SHORT TASK A | Edit everything from the line containing "genus: Deschampsia" down to the end of the entries, changing "common name" to "vernacular name" and leaving all else as is. Return only those lines.

TEXT SECTION |
## Begin

Neural networks. This fourth
framework within which to think about cognition crosses several of these
categories. Neural networks are implemented as computer programs which,
like people, can learn through iterative adaptation to input and can solve
novel problems by recognizing their similarity to problems they already know
how to solve. Neural network theory takes its primary metaphor from
neuroscience – that even the most complex cognitive
activity is an emergent property of the coordinated activation of networks of
many atomic units (neurons) that can exist in only two states, on or off. (See McClelland & Rumelhart [1986,
1988], Rumelhart & McClelland [1986] for
conceptual and technical accounts.) The complexity and dynamics of
networks reflects many of the characteristics of system theory, and research
into networks borrows from systems analysis techniques. Neural networks also
transcend the representation-computation distinction, which is fundamental to
some views of cognition and to which we return later. Networks represent
information through the way their units are connected. But the changes in these
connections are themselves the processes by which learning takes place. What is
known and the ways knowledge is changed are one and the same. Neural networks
have been most successful at emulating low-level cognitive processes, such as
letter and word recognition. Higher level operations require more abstract,
more symbolic, modes of operation, and symbols are now thought to be compatible
with network architectures (Holyoak & Hummel,
2000).

## End

SUPPLIED INFORMATION |
## Begin

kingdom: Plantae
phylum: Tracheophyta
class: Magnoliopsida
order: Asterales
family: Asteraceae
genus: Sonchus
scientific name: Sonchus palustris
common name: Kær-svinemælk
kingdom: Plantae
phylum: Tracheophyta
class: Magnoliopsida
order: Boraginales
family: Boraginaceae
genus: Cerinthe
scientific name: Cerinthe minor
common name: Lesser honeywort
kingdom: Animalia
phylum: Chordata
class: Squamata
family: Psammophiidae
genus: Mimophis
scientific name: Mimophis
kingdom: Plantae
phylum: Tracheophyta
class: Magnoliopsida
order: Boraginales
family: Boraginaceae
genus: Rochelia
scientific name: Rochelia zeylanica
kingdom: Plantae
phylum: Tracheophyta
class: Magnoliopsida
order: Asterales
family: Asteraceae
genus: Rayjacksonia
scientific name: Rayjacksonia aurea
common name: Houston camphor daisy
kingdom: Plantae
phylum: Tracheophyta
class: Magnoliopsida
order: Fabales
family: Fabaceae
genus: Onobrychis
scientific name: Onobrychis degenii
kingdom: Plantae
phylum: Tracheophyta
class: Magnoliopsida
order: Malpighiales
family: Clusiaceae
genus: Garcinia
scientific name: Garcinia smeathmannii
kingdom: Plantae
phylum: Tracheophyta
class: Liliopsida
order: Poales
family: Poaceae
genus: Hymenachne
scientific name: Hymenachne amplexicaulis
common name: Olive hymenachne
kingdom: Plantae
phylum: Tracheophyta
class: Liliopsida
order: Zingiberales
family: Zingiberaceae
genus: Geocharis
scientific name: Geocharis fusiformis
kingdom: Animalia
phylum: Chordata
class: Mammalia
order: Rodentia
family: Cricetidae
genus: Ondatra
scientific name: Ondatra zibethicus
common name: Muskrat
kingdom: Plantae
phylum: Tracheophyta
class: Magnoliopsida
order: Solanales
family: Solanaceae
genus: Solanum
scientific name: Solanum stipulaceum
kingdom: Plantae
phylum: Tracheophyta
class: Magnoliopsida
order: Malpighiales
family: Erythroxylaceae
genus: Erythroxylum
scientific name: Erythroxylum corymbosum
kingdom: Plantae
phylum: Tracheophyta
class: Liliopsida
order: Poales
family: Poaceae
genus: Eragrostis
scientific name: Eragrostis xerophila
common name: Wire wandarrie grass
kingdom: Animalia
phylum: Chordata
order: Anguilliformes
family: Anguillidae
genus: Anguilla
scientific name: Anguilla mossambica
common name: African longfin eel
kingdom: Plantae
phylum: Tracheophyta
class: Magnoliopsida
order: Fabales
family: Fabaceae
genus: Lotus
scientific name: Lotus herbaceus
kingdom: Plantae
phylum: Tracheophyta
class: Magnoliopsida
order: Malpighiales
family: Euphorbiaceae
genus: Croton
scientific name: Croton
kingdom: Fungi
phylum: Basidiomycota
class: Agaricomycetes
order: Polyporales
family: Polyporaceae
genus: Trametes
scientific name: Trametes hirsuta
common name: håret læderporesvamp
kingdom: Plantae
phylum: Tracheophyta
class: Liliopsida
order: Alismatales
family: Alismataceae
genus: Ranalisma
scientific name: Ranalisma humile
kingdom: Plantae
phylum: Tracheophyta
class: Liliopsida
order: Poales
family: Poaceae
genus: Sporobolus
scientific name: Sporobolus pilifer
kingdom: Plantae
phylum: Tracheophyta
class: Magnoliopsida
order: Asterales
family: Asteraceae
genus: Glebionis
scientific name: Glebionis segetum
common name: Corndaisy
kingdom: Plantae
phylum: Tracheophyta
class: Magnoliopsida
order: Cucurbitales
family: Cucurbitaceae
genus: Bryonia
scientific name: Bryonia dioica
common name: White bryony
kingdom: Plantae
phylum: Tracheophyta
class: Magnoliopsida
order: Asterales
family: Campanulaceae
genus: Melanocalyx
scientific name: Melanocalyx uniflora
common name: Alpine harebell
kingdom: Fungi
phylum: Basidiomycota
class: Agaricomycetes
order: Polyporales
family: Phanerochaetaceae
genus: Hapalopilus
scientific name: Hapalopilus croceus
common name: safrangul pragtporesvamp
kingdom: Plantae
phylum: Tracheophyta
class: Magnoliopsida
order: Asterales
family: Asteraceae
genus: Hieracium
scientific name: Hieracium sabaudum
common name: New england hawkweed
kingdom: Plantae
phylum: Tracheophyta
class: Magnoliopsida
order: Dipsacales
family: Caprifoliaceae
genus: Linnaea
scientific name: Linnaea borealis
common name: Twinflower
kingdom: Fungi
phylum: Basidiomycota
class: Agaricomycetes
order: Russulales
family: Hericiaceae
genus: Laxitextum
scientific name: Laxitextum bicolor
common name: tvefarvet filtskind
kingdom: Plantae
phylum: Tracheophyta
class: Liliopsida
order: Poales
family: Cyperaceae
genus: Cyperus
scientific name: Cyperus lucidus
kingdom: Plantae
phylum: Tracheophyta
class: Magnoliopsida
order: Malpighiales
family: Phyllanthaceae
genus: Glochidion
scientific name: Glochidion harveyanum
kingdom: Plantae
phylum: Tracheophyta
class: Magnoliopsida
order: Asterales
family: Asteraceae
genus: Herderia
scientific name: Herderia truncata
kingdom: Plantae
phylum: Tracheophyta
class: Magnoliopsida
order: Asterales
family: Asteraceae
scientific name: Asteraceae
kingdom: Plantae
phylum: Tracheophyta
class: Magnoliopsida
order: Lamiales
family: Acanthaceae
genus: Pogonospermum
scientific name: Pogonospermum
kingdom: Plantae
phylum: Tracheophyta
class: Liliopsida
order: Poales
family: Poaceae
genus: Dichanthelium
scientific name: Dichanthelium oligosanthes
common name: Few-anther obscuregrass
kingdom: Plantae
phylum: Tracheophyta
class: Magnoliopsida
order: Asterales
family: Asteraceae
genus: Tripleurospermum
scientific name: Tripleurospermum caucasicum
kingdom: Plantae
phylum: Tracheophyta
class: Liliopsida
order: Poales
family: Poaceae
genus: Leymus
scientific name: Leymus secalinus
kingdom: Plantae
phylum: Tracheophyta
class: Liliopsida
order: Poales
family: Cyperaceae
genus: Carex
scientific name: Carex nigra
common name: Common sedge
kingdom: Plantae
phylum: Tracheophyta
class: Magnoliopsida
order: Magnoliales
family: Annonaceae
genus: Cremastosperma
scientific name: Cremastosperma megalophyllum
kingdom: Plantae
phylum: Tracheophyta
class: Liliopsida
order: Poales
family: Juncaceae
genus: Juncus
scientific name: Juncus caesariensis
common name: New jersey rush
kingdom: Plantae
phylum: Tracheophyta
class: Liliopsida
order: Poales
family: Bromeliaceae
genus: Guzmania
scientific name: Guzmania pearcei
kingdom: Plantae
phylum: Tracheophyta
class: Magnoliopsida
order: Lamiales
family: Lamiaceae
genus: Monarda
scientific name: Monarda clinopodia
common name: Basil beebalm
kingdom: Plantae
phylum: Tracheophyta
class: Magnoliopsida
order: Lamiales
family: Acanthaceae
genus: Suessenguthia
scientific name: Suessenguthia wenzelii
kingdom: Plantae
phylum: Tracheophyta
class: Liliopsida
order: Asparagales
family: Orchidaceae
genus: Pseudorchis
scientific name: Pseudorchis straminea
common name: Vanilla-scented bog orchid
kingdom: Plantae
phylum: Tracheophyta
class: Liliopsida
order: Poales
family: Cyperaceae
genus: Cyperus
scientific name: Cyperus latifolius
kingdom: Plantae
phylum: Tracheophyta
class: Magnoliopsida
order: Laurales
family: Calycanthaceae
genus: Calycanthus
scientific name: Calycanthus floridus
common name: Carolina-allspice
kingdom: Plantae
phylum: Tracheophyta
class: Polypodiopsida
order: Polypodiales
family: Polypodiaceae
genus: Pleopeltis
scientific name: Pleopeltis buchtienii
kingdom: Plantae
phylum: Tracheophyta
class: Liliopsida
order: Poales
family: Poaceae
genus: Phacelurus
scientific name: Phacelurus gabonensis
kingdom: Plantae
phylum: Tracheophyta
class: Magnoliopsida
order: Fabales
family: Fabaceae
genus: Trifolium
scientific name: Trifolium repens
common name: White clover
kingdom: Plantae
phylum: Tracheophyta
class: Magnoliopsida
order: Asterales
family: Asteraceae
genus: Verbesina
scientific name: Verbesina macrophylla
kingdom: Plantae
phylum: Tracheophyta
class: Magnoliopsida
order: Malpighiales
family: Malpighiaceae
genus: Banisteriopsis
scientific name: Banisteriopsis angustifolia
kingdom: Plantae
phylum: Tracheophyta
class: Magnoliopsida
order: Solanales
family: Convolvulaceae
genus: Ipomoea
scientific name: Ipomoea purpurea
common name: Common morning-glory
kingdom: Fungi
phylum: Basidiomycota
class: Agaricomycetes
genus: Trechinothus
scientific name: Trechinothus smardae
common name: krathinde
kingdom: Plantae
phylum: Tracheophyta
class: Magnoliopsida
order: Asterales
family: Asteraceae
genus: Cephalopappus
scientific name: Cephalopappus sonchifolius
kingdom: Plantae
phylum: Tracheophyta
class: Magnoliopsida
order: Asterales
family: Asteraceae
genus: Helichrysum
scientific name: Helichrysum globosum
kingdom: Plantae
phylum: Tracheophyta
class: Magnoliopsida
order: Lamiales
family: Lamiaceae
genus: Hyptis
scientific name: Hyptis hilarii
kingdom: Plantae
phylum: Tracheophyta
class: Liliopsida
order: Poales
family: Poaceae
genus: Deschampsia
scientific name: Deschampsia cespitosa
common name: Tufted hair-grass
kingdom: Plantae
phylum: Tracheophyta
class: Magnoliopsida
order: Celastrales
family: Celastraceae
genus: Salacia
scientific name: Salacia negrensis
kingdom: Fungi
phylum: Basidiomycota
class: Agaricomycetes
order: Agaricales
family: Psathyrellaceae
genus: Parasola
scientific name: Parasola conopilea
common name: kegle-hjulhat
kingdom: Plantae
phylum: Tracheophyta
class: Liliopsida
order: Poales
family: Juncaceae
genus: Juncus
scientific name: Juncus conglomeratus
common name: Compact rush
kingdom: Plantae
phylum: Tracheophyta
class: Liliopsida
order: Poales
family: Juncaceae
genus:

## End

SHORT TASK B |
Answer these about the neural networks passage:
(i) In how many states can the atomic units (neurons) exist, and which are they?
(ii) How do networks represent information?
(iii) At emulating what kind of cognitive processes have neural networks been most successful?

CORRECT ANSWER A |
genus: Deschampsia
scientific name: Deschampsia cespitosa
vernacular name: Tufted hair-grass
kingdom: Plantae
phylum: Tracheophyta
class: Magnoliopsida
order: Celastrales
family: Celastraceae
genus: Salacia
scientific name: Salacia negrensis
kingdom: Fungi
phylum: Basidiomycota
class: Agaricomycetes
order: Agaricales
family: Psathyrellaceae
genus: Parasola
scientific name: Parasola conopilea
vernacular name: kegle-hjulhat
kingdom: Plantae
phylum: Tracheophyta
class: Liliopsida
order: Poales
family: Juncaceae
genus: Juncus
scientific name: Juncus conglomeratus
vernacular name: Compact rush
kingdom: Plantae
phylum: Tracheophyta
class: Liliopsida
order: Poales
family: Juncaceae
genus:

CORRECT ANSWER B |
(i) Two: on or off.
(ii) Through the way their units are connected.
(iii) Low-level cognitive processes, such as letter and word recognition.